Funding a 529 plan is a great way to pay for college. With the high costs of higher education, it is difficult to imagine that there actually might be some cash leftover in a 529 plan after paying for college!
But it does happen. Perhaps your child received scholarships or other school aid. Grandparents or other relatives may have provided unexpected support. Maybe your child attended a lower cost school. So now what?
Here are some options of what to do with leftover college savings..
Save it for Grad School:
A 529 plan is not limited to use on receiving a bachelor’s degree.
On graduation day, the student may not even know if he or she wishes to purse a graduate degree or a professional degree (such as law). The 529 plan can be used for tuition and fees, books, supplies and room and board at any time in the future for such post-secondary education. There is no reason to rush a decision.
Change the Beneficiary:
There is no tax consequence to changing the beneficiary to another blood relative. This provides the flexibility to help another child who with schooling needs or perhaps even a niece or nephew, cousin or grandchild.
A 529 plan can also be used for eligible vocational or technical training school for a variety of trades such as automotive, hairstyling, and IT.

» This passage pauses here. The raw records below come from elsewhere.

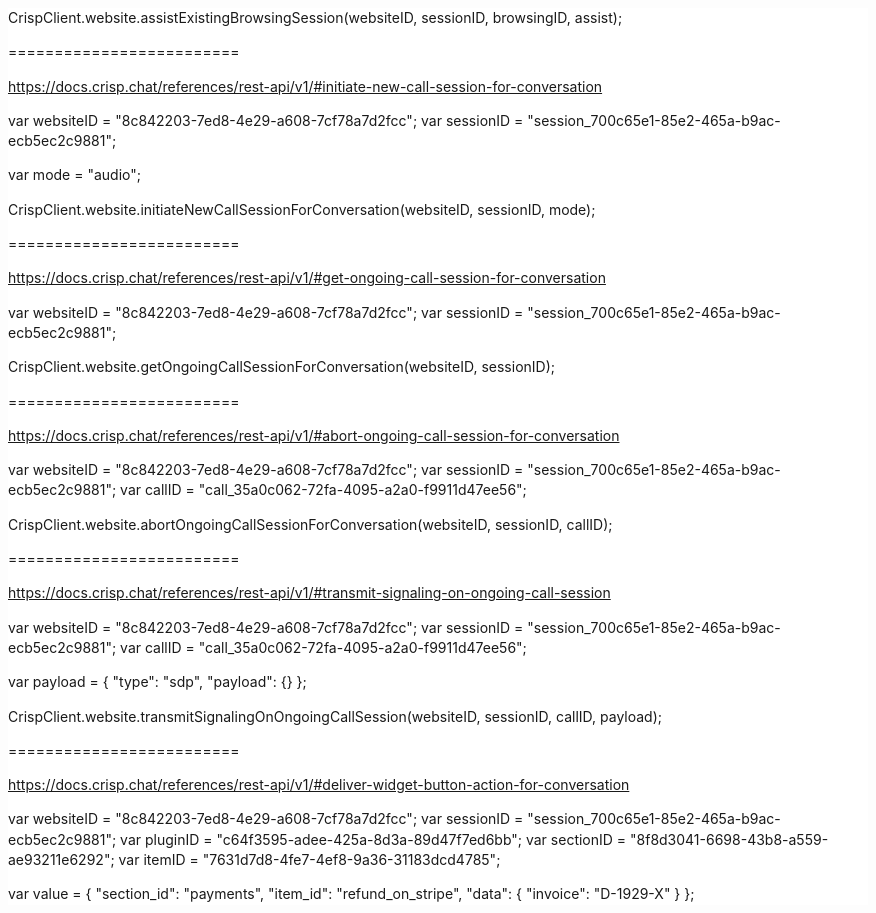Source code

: CrispClient.website.assistExistingBrowsingSession(websiteID, sessionID, browsingID, assist);

=========================

https://docs.crisp.chat/references/rest-api/v1/#initiate-new-call-session-for-conversation

var websiteID = "8c842203-7ed8-4e29-a608-7cf78a7d2fcc";
var sessionID = "session_700c65e1-85e2-465a-b9ac-ecb5ec2c9881";

var mode = "audio";

CrispClient.website.initiateNewCallSessionForConversation(websiteID, sessionID, mode);

=========================

https://docs.crisp.chat/references/rest-api/v1/#get-ongoing-call-session-for-conversation

var websiteID = "8c842203-7ed8-4e29-a608-7cf78a7d2fcc";
var sessionID = "session_700c65e1-85e2-465a-b9ac-ecb5ec2c9881";

CrispClient.website.getOngoingCallSessionForConversation(websiteID, sessionID);

=========================

https://docs.crisp.chat/references/rest-api/v1/#abort-ongoing-call-session-for-conversation

var websiteID = "8c842203-7ed8-4e29-a608-7cf78a7d2fcc";
var sessionID = "session_700c65e1-85e2-465a-b9ac-ecb5ec2c9881";
var callID = "call_35a0c062-72fa-4095-a2a0-f9911d47ee56";

CrispClient.website.abortOngoingCallSessionForConversation(websiteID, sessionID, callID);

=========================

https://docs.crisp.chat/references/rest-api/v1/#transmit-signaling-on-ongoing-call-session

var websiteID = "8c842203-7ed8-4e29-a608-7cf78a7d2fcc";
var sessionID = "session_700c65e1-85e2-465a-b9ac-ecb5ec2c9881";
var callID = "call_35a0c062-72fa-4095-a2a0-f9911d47ee56";

var payload = {
  "type": "sdp",
  "payload": {}
};

CrispClient.website.transmitSignalingOnOngoingCallSession(websiteID, sessionID, callID, payload);

=========================

https://docs.crisp.chat/references/rest-api/v1/#deliver-widget-button-action-for-conversation

var websiteID = "8c842203-7ed8-4e29-a608-7cf78a7d2fcc";
var sessionID = "session_700c65e1-85e2-465a-b9ac-ecb5ec2c9881";
var pluginID = "c64f3595-adee-425a-8d3a-89d47f7ed6bb";
var sectionID = "8f8d3041-6698-43b8-a559-ae93211e6292";
var itemID = "7631d7d8-4fe7-4ef8-9a36-31183dcd4785";

var value = {
  "section_id": "payments",
  "item_id": "refund_on_stripe",
  "data": {
    "invoice": "D-1929-X"
  }
};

Parents interested in their own education can even make themselves the beneficiary. A 529 plan can be used for many courses at most community colleges, for example, and perhaps even some outdoor or other recreational education programs.

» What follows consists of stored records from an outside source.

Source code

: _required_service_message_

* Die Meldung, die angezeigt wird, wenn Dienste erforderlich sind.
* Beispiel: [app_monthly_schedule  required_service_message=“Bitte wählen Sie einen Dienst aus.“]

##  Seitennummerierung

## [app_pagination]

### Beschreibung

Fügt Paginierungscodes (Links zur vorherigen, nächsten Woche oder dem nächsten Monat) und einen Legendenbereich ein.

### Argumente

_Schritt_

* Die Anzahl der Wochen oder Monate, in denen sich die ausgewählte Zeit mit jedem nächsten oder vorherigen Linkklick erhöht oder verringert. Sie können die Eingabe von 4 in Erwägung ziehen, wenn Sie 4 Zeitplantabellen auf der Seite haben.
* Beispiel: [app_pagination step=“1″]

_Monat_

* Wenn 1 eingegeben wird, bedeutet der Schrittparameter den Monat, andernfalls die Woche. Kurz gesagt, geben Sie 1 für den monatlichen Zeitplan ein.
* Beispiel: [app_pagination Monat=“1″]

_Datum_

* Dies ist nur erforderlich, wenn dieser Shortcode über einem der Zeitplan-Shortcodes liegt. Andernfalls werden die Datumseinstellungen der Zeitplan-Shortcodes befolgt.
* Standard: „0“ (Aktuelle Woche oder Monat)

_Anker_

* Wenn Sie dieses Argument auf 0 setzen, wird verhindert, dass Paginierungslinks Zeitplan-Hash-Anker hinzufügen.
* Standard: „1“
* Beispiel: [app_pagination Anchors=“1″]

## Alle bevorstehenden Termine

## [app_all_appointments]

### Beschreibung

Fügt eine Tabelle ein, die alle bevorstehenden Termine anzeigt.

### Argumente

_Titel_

Parents may also wish to switch the beneficiaries to themselves to maintain control.This is a good tool if there is no immediate need for the unused funds or if the need is unclear or unknown; one can always switch the beneficiary down the road.
Just keep in mind that beneficiaries can be changed only once a year.
Use the Scholarship Exception for Penalty-Free Withdrawals:
One can withdraw from a 529 account without paying the 10% federal tax penalty for amounts up to any scholarships that the account beneficiary receives. Federal (and perhaps state income taxes) are owed on the earnings portion but the contributions can be withdrawn tax- & penalty-free. Caution— the tax rules regarding this are vague.
You could just withdraw the leftover 529 plan cash and spend it on any whatever you would want. This is not the most sensible option! You will have to pay federal income tax, and an additional 10 percent penalty on the earnings portion of the withdrawal. You may have to pay state income tax as well.